### ASSIGNMENT
For the entries below, copy exactly the line that contains "light weight and looks." through the line that contains "whether a customer", both ends included, and exclude all pictures.

### EXCERPTED RECORDS
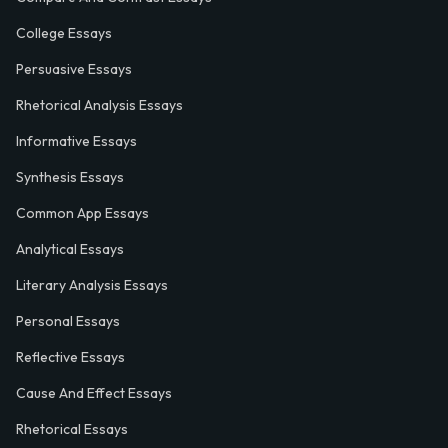
College Essays
Persuasive Essays
Rhetorical Analysis Essays
Informative Essays
Synthesis Essays
Common App Essays
Analytical Essays
Literary Analysis Essays
Personal Essays
Reflective Essays
Cause And Effect Essays
Rhetorical Essays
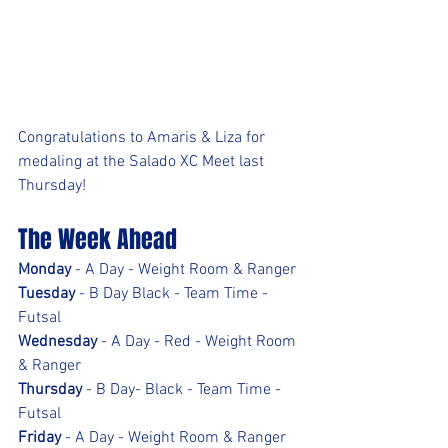
Congratulations to Amaris & Liza for 
medaling at the Salado XC Meet last 
Thursday!
The Week Ahead
Monday
 - A Day - Weight Room & Ranger
Tuesday
 - B Day Black - Team Time - 
Futsal
Wednesday
 - A Day - Red - Weight Room 
& Ranger
Thursday
 - B Day- Black - Team Time - 
Futsal
Friday
 - A Day - Weight Room & Ranger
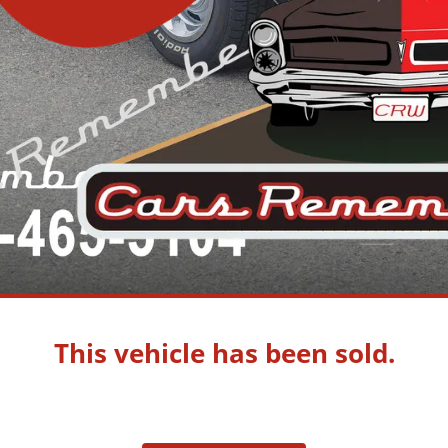
This vehicle has been sold.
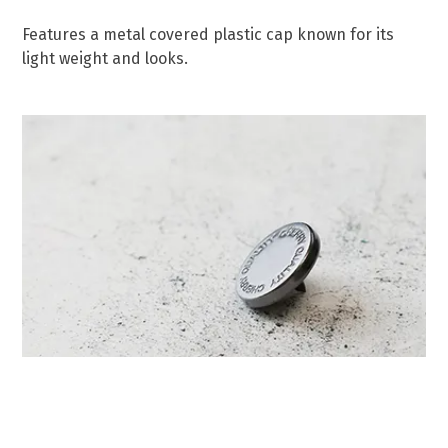
Features a metal covered plastic cap known for its
light weight and looks.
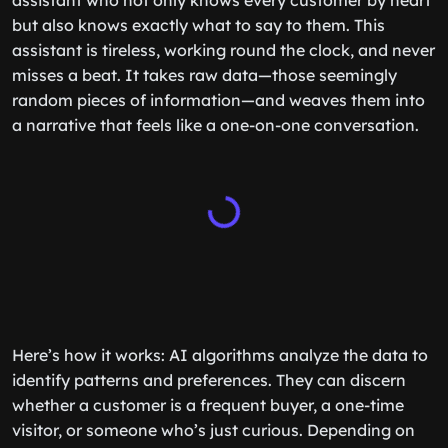
assistant who not only knows every customer by heart
but also knows exactly what to say to them. This
assistant is tireless, working round the clock, and never
misses a beat. It takes raw data—those seemingly
random pieces of information—and weaves them into
a narrative that feels like a one-on-one conversation.
Here’s how it works: AI algorithms analyze the data to
identify patterns and preferences. They can discern
whether a customer is a frequent buyer, a one-time
visitor, or someone who’s just curious. Depending on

### RESPONSE TO THE TASK
light weight and looks.
assistant who not only knows every customer by heart
but also knows exactly what to say to them. This
assistant is tireless, working round the clock, and never
misses a beat. It takes raw data—those seemingly
random pieces of information—and weaves them into
a narrative that feels like a one-on-one conversation.
Here’s how it works: AI algorithms analyze the data to
identify patterns and preferences. They can discern
whether a customer is a frequent buyer, a one-time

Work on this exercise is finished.